→ What you should do: In the listing below, print exactly the lines between the line holding "ring tip: (257, 328)" and the line holding "middle tip: (230, 307)", inclusive, and no more.

→ Input data:
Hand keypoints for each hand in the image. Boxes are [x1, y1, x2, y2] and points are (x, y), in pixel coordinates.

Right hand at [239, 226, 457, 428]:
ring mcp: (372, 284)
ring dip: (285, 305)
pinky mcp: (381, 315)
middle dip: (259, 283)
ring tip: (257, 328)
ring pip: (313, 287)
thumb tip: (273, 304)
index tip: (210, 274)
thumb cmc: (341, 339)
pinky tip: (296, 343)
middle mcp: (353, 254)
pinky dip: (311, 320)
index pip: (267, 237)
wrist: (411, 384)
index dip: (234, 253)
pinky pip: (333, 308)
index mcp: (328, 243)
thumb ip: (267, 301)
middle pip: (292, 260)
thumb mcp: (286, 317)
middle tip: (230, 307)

--

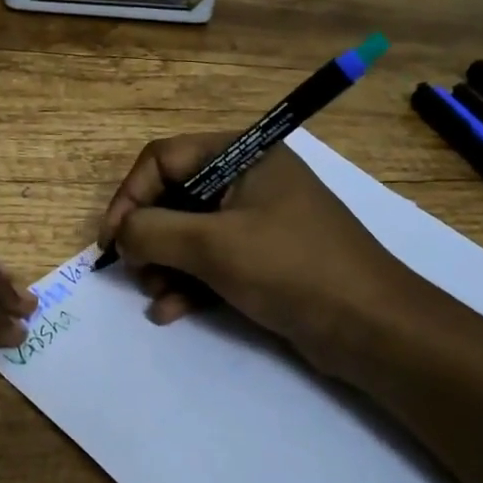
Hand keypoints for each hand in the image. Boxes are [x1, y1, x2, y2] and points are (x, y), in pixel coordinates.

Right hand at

→ Exercise response:
ring tip: (257, 328)
ring pip: (313, 287)
thumb tip: (273, 304)
index tip: (210, 274)
thumb cmc: (341, 339)
pinky tip: (296, 343)
middle mcp: (353, 254)
pinky dip: (311, 320)
index pip: (267, 237)
wrist: (411, 384)
index dip: (234, 253)
pinky pip: (333, 308)
index mcp: (328, 243)
thumb ip: (267, 301)
middle pip: (292, 260)
thumb mcp: (286, 317)
middle tip: (230, 307)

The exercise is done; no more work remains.